I don't know how to make the standard methods work...
- SEO |

I would really welcome some advice from the experts on the Warrior Forum.
I have started to build a niche website, around 2.5 months old now.Without going into a lot of detail, it contains long reviews of luxury items.
I keep reading the many, many articles online about how to do SEO for my niche website, and I am really struggling to make the methods described 'fit' what I am doing with my site. In particular, I am struggling with the suggestions for backlink building. With Google constantly updating and changing, it seems a lot of the advice I've been reading is out of date:
- Buying links: Apparently not advisable.
- Link-exchanges: ditto.
- Buying links on Fiverr: ditto.
- Submit to directories: Most seem to be defunct, or never get round to approving (or rejecting) your submission, and are mostly no-follow anyway. I've never actually used a directory to find anything I need, anyway: I use Google directly.

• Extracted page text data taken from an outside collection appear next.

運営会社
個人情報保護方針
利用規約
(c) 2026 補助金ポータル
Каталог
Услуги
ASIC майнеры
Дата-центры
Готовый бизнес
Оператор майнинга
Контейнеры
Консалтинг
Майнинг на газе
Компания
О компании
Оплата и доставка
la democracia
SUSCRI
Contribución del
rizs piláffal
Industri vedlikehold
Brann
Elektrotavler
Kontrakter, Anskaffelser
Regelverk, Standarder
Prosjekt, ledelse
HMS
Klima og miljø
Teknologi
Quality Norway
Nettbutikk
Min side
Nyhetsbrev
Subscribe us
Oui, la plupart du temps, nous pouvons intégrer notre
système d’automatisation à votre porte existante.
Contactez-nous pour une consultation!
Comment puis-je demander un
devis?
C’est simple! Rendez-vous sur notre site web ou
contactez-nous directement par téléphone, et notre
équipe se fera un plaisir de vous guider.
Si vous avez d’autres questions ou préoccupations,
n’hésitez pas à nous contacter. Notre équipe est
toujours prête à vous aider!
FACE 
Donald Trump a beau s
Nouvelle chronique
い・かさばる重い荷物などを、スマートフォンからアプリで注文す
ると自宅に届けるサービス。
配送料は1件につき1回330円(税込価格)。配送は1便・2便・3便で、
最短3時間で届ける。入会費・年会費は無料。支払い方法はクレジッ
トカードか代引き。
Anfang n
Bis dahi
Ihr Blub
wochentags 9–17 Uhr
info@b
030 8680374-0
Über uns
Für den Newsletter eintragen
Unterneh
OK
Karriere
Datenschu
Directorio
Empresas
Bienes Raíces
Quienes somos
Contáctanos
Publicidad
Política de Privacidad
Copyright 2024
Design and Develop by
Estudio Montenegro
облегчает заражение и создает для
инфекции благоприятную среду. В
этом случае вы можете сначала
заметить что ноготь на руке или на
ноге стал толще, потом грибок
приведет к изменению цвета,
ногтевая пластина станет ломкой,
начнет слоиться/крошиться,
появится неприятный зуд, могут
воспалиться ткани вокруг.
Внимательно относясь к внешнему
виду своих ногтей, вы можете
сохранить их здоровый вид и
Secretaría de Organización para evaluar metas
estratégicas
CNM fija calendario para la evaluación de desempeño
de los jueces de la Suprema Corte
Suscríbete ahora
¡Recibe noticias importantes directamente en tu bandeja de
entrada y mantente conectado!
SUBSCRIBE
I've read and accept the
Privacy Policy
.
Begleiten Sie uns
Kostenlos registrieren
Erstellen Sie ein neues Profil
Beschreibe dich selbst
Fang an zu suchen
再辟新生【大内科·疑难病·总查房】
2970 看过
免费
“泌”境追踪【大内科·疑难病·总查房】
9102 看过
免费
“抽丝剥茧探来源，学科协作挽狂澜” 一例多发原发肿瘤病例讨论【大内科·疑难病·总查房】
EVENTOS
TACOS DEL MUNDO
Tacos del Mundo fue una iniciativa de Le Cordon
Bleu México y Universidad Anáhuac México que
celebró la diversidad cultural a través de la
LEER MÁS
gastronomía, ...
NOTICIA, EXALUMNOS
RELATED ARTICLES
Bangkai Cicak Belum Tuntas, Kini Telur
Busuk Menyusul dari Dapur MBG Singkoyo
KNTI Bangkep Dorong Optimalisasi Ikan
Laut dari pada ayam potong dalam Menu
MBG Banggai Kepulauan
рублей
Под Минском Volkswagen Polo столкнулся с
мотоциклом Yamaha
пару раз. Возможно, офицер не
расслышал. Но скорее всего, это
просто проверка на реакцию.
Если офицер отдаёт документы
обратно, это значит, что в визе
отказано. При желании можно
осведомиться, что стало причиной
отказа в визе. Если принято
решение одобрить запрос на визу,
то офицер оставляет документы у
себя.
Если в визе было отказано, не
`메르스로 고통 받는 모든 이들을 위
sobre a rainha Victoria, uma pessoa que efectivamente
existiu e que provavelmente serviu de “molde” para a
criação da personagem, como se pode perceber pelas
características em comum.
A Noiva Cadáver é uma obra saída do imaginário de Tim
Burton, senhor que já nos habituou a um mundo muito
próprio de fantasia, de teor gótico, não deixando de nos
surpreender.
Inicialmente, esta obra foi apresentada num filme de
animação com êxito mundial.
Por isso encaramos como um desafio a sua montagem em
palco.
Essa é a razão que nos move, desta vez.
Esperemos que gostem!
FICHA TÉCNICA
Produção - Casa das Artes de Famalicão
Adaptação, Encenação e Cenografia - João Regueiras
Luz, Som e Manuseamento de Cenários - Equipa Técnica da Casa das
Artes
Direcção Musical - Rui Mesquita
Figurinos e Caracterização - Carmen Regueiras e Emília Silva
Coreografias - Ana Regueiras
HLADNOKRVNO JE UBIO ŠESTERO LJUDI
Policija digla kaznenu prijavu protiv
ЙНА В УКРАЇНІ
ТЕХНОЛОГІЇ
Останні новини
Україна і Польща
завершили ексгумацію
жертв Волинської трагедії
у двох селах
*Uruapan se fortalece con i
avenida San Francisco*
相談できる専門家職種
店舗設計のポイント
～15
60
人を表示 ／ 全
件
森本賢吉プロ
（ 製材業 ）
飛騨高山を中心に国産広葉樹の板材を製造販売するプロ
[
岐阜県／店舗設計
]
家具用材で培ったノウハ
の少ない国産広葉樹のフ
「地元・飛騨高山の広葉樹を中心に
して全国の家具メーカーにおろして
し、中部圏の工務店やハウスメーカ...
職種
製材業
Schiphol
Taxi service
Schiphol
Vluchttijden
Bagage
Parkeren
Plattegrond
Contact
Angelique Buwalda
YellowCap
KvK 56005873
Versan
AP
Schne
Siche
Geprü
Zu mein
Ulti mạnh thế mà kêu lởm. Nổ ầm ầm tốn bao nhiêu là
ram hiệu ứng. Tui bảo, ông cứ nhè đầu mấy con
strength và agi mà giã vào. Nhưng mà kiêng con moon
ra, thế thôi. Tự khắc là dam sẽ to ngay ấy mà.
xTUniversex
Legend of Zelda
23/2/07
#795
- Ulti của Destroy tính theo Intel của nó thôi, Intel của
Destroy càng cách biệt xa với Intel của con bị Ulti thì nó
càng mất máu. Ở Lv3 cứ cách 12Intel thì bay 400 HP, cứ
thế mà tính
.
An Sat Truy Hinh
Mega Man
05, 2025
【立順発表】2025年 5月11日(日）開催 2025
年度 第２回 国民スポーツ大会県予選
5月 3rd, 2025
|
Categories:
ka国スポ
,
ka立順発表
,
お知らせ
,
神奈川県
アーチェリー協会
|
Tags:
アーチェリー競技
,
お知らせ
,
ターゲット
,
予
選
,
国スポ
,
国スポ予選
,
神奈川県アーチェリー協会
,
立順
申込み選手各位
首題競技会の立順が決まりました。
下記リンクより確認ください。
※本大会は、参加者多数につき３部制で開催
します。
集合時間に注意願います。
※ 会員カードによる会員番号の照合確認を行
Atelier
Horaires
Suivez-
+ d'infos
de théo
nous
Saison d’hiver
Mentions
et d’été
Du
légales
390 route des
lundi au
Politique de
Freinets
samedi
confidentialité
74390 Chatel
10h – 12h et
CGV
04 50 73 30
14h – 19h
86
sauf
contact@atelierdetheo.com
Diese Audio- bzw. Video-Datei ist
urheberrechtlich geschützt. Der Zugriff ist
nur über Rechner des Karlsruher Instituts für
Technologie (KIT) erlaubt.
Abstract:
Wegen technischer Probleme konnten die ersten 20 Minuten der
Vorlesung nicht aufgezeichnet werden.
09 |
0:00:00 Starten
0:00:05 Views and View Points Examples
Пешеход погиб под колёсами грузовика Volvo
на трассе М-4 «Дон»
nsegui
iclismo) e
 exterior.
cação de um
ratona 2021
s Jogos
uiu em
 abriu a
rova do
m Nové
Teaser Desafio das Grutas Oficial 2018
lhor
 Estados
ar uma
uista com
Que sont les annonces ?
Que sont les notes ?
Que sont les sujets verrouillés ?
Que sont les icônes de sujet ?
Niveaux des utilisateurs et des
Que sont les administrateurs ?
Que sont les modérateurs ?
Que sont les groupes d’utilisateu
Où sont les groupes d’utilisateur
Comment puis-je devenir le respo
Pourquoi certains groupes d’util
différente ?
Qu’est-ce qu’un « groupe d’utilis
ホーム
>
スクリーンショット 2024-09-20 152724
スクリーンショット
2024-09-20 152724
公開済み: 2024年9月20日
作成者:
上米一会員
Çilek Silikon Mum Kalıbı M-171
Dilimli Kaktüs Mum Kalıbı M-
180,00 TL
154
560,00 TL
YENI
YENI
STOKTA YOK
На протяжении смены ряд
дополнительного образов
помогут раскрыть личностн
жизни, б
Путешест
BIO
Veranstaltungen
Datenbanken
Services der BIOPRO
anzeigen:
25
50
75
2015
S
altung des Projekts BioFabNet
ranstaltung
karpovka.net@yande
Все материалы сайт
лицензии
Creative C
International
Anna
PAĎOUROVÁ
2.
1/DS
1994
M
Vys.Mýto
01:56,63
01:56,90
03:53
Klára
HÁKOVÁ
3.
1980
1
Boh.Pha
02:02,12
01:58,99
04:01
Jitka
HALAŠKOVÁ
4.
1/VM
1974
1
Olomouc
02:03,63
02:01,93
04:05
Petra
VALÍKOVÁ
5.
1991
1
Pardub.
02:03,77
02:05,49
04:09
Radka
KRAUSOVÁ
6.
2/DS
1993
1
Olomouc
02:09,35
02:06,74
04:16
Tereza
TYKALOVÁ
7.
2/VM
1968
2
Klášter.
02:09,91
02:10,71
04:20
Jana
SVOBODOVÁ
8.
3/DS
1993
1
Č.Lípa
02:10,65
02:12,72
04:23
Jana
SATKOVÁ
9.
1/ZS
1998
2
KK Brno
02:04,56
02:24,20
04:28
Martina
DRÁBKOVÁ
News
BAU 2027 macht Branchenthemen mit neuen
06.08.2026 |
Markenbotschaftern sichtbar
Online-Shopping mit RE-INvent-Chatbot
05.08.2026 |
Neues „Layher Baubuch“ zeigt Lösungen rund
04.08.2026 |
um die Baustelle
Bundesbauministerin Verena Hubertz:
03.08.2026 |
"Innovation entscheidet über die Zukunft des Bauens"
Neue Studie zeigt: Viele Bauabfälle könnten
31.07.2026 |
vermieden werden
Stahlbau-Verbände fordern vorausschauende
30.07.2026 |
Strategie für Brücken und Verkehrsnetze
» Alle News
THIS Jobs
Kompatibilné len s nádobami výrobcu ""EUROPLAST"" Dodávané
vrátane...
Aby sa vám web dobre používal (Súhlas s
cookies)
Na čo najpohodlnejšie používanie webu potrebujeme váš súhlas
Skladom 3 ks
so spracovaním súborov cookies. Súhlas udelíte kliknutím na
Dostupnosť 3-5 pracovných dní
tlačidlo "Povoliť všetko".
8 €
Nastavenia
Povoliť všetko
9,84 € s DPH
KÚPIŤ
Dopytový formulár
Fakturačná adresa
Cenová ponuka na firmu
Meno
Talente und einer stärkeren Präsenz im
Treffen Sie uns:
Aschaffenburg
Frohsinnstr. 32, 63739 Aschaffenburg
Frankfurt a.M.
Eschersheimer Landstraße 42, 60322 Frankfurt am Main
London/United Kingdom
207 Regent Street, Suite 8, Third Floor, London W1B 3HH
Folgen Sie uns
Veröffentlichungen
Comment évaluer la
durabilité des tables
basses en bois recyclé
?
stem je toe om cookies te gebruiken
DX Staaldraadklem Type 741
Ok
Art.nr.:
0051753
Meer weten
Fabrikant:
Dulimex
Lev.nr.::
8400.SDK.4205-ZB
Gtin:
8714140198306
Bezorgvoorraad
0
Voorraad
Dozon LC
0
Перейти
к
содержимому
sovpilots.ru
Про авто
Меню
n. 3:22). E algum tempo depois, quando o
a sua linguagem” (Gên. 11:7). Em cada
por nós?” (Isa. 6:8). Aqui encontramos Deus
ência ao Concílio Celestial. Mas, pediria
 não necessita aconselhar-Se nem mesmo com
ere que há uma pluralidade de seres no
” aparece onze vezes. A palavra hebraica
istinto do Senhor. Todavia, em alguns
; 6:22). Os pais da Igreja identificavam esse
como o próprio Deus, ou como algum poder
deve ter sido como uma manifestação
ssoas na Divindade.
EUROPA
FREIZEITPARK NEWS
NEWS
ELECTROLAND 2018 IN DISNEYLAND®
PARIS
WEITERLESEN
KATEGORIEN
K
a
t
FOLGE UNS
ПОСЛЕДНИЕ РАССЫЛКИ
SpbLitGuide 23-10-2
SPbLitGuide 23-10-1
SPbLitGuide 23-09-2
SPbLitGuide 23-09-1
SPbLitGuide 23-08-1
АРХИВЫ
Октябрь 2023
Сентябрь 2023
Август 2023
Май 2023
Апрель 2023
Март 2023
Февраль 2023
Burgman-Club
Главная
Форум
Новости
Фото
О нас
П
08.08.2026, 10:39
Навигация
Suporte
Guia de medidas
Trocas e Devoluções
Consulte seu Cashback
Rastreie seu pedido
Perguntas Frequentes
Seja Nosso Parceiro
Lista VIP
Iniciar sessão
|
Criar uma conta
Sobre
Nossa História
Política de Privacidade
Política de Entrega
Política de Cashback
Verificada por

- Systematically posting comments on known do-follow blogs, regardless of the relevance of the content of the blog to the website being linked to: Apparently not advisable as is considered spamming, but I can see several rival websites doing exactly that and their ranking is pretty good.
- Posting comments of value on relevant forums/blogs: I've never clicked through to a commenter's website, even if I thought that what they wrote was really good. And for a review website, I don't think this works too well.
- Guest blogging: I've read at least a few articles that aren't in favour of this.
- Posting articles on e.g. Stumbleupon: SEO advice websites always recommend posting 'link-bait' on these article/bookmarking websites, but that is because their own SEO advice pages are always link-bait by nature, it seems to me ('843 ways to improve your Google ranking' etc.). I review stuff, so it doesn't lend itself too well to link-bait style articles. If I had a 'how to' website, it might be a different story, I suppose.
- Create Google+, Facebook, YouTube etc. profiles with a link to the website: Done this, but strongly doubt it has had any impact.
- Fixing broken links: This one always comes up, as if there are a ton of links on the net that are broken (ok, I do believe that) and that you will always be able to replace them with a link to something on your own website (very rare for the two things to coincide, seems to me).
At 2.5 months old, I realise I haven't exactly been working on this for a very long time (the site is very small, maybe only 20 pages at this stage), and I am prepared to put the work in, but I feel like the standard methods don't apply in this case somehow.
I am not going to say my content is 'awesome' and all that, but I did write it myself so it's not just a cut and paste job (i.e. it will be 'original' in that sense); and the text is mostly quite long in terms of wordcount.
So after all that long-winded preamble (apologies), what can a person do to create backlinks if the website in question is basically a review/information website? Let's assume the content is interesting/entertaining, but doesn't lend itself to snappy, link-bait-style headlines. How can I put the content in front of people who might be interested in it?